> _Brief_:
Reproduce the rows below verbatim, omitting the pictures.

--- Extracted records Enclosed Below ---

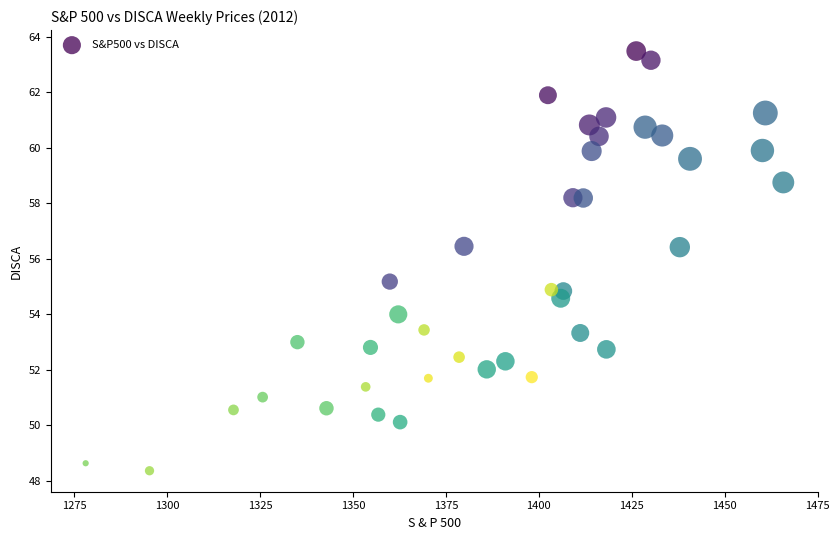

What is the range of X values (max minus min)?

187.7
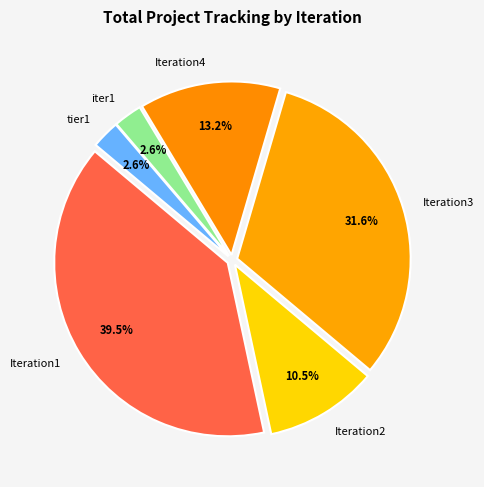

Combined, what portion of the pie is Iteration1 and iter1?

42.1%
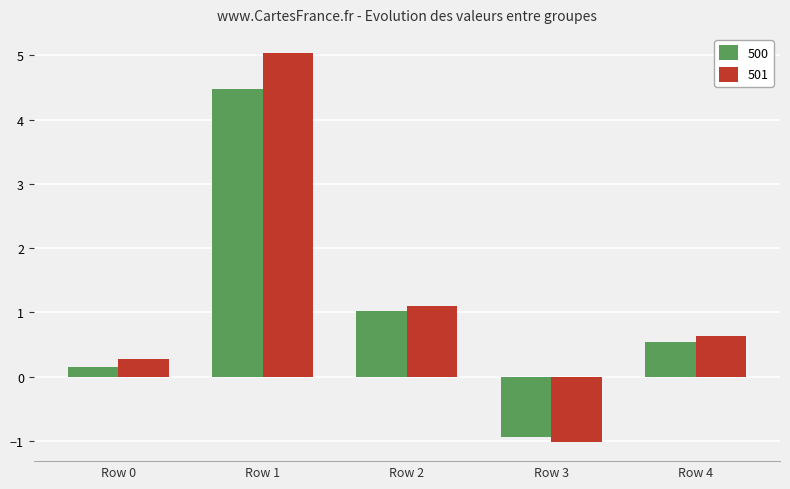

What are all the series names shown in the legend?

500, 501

--- End of Enclosed Extracted records ---

> _Output of the task_:
What is the range of X values (max minus min)?

187.7

Combined, what portion of the pie is Iteration1 and iter1?

42.1%

What are all the series names shown in the legend?

500, 501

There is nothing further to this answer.